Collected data
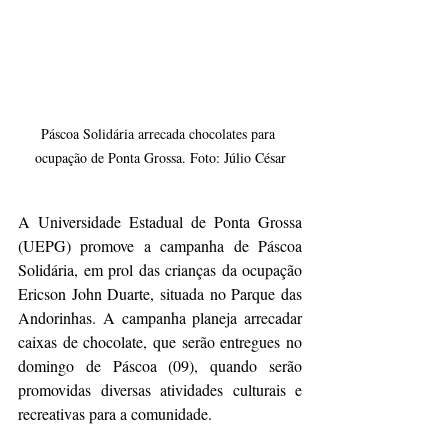
Páscoa Solidária arrecada chocolates para 
ocupação de Ponta Grossa. Foto: Júlio César
A Universidade Estadual de Ponta Grossa 
(UEPG) promove a campanha de Páscoa 
Solidária, em prol das crianças da ocupação 
Ericson John Duarte, situada no Parque das 
Andorinhas. A campanha planeja arrecadar 
caixas de chocolate, que serão entregues no 
domingo de Páscoa (09), quando serão 
promovidas diversas atividades culturais e 
recreativas para a comunidade.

## WHAT TO DO
Begin with the line that contains "promovidas diversas atividades culturais e" and end with the last line of the data. Repeat those two lines and all between them exactly.

## REPLY TO THE TASK
promovidas diversas atividades culturais e 
recreativas para a comunidade.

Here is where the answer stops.